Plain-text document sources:

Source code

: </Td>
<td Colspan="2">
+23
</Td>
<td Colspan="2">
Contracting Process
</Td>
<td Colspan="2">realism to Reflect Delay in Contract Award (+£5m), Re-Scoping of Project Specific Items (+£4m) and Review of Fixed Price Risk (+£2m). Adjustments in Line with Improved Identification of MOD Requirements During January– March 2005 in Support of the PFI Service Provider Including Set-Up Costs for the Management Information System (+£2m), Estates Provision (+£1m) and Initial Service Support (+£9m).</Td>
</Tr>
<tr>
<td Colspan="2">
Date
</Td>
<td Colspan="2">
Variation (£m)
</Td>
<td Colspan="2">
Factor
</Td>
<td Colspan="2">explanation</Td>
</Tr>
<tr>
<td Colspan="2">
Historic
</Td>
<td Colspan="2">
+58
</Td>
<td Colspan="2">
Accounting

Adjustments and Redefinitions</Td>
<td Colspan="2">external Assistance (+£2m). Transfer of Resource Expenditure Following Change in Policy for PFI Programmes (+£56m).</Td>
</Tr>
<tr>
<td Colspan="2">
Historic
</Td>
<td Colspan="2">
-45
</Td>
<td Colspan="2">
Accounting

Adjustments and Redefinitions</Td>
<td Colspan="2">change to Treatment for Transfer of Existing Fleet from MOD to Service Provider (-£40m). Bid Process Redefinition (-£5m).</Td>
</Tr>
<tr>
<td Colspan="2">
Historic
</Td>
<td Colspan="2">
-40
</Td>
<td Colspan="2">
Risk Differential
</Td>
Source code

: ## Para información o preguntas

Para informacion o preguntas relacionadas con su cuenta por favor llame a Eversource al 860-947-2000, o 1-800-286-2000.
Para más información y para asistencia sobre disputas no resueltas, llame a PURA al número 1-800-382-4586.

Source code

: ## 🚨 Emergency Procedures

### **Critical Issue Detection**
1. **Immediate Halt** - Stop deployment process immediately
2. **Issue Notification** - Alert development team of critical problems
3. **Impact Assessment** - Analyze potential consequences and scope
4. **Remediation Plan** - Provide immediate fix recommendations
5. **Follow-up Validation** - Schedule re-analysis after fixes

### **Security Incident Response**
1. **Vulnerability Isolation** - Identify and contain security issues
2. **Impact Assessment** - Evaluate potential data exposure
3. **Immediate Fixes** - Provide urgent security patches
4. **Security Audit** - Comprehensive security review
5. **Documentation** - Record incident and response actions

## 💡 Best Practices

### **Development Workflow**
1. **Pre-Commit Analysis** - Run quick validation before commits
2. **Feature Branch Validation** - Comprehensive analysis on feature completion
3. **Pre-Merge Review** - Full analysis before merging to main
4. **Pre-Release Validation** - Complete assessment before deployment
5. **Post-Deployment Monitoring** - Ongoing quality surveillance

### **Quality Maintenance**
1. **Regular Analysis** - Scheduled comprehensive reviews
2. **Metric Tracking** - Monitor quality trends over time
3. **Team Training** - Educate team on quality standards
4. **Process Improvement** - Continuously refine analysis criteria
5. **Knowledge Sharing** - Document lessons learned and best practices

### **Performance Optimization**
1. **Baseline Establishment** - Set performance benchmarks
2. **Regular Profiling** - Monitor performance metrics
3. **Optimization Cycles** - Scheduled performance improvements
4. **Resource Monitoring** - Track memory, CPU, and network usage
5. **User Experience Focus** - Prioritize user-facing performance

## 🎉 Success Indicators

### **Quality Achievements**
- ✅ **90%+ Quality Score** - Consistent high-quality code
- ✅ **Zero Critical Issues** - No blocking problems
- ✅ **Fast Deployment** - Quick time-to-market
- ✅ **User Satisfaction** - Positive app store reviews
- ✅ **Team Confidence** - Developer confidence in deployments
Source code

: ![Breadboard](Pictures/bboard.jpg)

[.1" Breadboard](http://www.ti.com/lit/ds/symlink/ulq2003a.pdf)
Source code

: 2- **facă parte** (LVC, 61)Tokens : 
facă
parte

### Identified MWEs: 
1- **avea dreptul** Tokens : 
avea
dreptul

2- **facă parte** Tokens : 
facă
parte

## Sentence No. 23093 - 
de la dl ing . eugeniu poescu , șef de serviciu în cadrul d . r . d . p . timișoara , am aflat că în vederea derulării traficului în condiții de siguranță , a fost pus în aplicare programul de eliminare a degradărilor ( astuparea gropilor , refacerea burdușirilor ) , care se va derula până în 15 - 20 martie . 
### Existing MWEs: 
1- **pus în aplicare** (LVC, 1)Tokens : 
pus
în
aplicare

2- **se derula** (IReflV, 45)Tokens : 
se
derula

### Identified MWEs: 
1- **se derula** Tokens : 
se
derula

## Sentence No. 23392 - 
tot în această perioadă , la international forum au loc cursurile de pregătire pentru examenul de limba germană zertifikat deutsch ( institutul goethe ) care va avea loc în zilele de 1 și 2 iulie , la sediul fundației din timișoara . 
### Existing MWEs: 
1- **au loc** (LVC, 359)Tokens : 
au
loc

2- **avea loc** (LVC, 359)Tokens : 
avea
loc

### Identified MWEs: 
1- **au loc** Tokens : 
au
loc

- **Goal of the exercise**
Print each line above exactly as it stands.

- **Exercise response**
Source code

: </Td>
<td Colspan="2">
+23
</Td>
<td Colspan="2">
Contracting Process
</Td>
<td Colspan="2">realism to Reflect Delay in Contract Award (+£5m), Re-Scoping of Project Specific Items (+£4m) and Review of Fixed Price Risk (+£2m). Adjustments in Line with Improved Identification of MOD Requirements During January– March 2005 in Support of the PFI Service Provider Including Set-Up Costs for the Management Information System (+£2m), Estates Provision (+£1m) and Initial Service Support (+£9m).</Td>
</Tr>
<tr>
<td Colspan="2">
Date
</Td>
<td Colspan="2">
Variation (£m)
</Td>
<td Colspan="2">
Factor
</Td>
<td Colspan="2">explanation</Td>
</Tr>
<tr>
<td Colspan="2">
Historic
</Td>
<td Colspan="2">
+58
</Td>
<td Colspan="2">
Accounting

Adjustments and Redefinitions</Td>
<td Colspan="2">external Assistance (+£2m). Transfer of Resource Expenditure Following Change in Policy for PFI Programmes (+£56m).</Td>
</Tr>
<tr>
<td Colspan="2">
Historic
</Td>
<td Colspan="2">
-45
</Td>
<td Colspan="2">
Accounting

Adjustments and Redefinitions</Td>
<td Colspan="2">change to Treatment for Transfer of Existing Fleet from MOD to Service Provider (-£40m). Bid Process Redefinition (-£5m).</Td>
</Tr>
<tr>
<td Colspan="2">
Historic
</Td>
<td Colspan="2">
-40
</Td>
<td Colspan="2">
Risk Differential
</Td>
Source code

: ## Para información o preguntas

Para informacion o preguntas relacionadas con su cuenta por favor llame a Eversource al 860-947-2000, o 1-800-286-2000.
Para más información y para asistencia sobre disputas no resueltas, llame a PURA al número 1-800-382-4586.

Source code

: ## 🚨 Emergency Procedures

### **Critical Issue Detection**
1. **Immediate Halt** - Stop deployment process immediately
2. **Issue Notification** - Alert development team of critical problems
3. **Impact Assessment** - Analyze potential consequences and scope
4. **Remediation Plan** - Provide immediate fix recommendations
5. **Follow-up Validation** - Schedule re-analysis after fixes

### **Security Incident Response**
1. **Vulnerability Isolation** - Identify and contain security issues
2. **Impact Assessment** - Evaluate potential data exposure
3. **Immediate Fixes** - Provide urgent security patches
4. **Security Audit** - Comprehensive security review
5. **Documentation** - Record incident and response actions

## 💡 Best Practices

### **Development Workflow**
1. **Pre-Commit Analysis** - Run quick validation before commits
2. **Feature Branch Validation** - Comprehensive analysis on feature completion
3. **Pre-Merge Review** - Full analysis before merging to main
4. **Pre-Release Validation** - Complete assessment before deployment
5. **Post-Deployment Monitoring** - Ongoing quality surveillance

### **Quality Maintenance**
1. **Regular Analysis** - Scheduled comprehensive reviews
2. **Metric Tracking** - Monitor quality trends over time
3. **Team Training** - Educate team on quality standards
4. **Process Improvement** - Continuously refine analysis criteria
5. **Knowledge Sharing** - Document lessons learned and best practices

### **Performance Optimization**
1. **Baseline Establishment** - Set performance benchmarks
2. **Regular Profiling** - Monitor performance metrics
3. **Optimization Cycles** - Scheduled performance improvements
4. **Resource Monitoring** - Track memory, CPU, and network usage
5. **User Experience Focus** - Prioritize user-facing performance

## 🎉 Success Indicators

### **Quality Achievements**
- ✅ **90%+ Quality Score** - Consistent high-quality code
- ✅ **Zero Critical Issues** - No blocking problems
- ✅ **Fast Deployment** - Quick time-to-market
- ✅ **User Satisfaction** - Positive app store reviews
- ✅ **Team Confidence** - Developer confidence in deployments
Source code

: ![Breadboard](Pictures/bboard.jpg)

[.1" Breadboard](http://www.ti.com/lit/ds/symlink/ulq2003a.pdf)
Source code

: 2- **facă parte** (LVC, 61)Tokens : 
facă
parte

### Identified MWEs: 
1- **avea dreptul** Tokens : 
avea
dreptul

2- **facă parte** Tokens : 
facă
parte

## Sentence No. 23093 - 
de la dl ing . eugeniu poescu , șef de serviciu în cadrul d . r . d . p . timișoara , am aflat că în vederea derulării traficului în condiții de siguranță , a fost pus în aplicare programul de eliminare a degradărilor ( astuparea gropilor , refacerea burdușirilor ) , care se va derula până în 15 - 20 martie . 
### Existing MWEs: 
1- **pus în aplicare** (LVC, 1)Tokens : 
pus
în
aplicare

2- **se derula** (IReflV, 45)Tokens : 
se
derula

### Identified MWEs: 
1- **se derula** Tokens : 
se
derula

## Sentence No. 23392 - 
tot în această perioadă , la international forum au loc cursurile de pregătire pentru examenul de limba germană zertifikat deutsch ( institutul goethe ) care va avea loc în zilele de 1 și 2 iulie , la sediul fundației din timișoara . 
### Existing MWEs: 
1- **au loc** (LVC, 359)Tokens : 
au
loc

2- **avea loc** (LVC, 359)Tokens : 
avea
loc

### Identified MWEs: 
1- **au loc** Tokens : 
au
loc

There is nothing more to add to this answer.